Abstract

The Rime of Sir Thopas,“ wrote Tyrwhitt,”was clearly intended to ridicule the ‘palpable gross’ fictions of the common Rimers of that age, and still more, perhaps, the meanness of their language and versification.“ This view, which Skeat found ”judicious and correct,“ has until recent years met with little question.
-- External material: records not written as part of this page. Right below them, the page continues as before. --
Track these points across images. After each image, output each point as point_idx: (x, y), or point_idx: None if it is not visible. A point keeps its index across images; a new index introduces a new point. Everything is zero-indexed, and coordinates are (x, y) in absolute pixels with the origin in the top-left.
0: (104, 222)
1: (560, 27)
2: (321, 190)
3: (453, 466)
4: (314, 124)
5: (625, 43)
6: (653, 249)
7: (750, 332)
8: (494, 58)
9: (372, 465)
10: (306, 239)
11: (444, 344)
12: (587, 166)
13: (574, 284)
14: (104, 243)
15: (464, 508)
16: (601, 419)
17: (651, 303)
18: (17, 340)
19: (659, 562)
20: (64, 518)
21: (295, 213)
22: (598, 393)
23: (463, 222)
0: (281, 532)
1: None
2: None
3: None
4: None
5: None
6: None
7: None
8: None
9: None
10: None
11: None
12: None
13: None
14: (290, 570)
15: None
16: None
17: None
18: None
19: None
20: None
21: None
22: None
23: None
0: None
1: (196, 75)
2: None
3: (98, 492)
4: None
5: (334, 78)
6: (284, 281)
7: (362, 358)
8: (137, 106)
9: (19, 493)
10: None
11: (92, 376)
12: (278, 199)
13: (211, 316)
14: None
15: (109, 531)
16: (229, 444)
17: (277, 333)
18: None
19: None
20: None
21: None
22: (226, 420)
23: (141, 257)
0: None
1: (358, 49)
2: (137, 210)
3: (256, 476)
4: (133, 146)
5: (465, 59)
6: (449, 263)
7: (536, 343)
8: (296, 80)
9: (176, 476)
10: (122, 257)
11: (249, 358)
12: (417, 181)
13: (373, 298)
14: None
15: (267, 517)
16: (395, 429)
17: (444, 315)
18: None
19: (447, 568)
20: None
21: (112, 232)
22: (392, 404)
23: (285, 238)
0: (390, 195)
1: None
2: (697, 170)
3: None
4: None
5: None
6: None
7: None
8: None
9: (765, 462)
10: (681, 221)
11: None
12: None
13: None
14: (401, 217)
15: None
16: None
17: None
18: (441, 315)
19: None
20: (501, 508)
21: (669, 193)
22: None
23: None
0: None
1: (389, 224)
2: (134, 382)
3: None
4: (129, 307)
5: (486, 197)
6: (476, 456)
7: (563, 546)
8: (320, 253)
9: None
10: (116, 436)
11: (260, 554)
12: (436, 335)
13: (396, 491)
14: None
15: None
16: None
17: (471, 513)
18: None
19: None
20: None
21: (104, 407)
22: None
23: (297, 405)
In 1922, however, Miss Lilian Winstanley, while admitting the piece to be a burlesque of the metrical romances, argued that it was also ”intended as a satire against Philip van Artevelde“; and Professor J. M. Manly later set forth at considerable length the view that ”the object of satire was the ridiculous pretentiousness“ of the Flemings, that ”Chaucer's primary object in writing was not so much to burlesque the minstrel romances as to produce a satire of the countrymen of Sir Thopas, and that his contemporaries enjoyed its subject matter even more than its form.“ This general line of argument has been accepted by Professor F. N. Robinson, who, in his admirable edition of Chaucer, observes that ”two recent studies of Sir Thopas have made it seem very probable that Chaucer had another purpose, perhaps his primary one, namely, to poke fun at the Flemish knighthood.“ Since this interpretation of Chaucer's gay little piece has thus received an authoritative blessing, in a standard edition, it may well be examined in some detail, in order to determine how far it is really valid.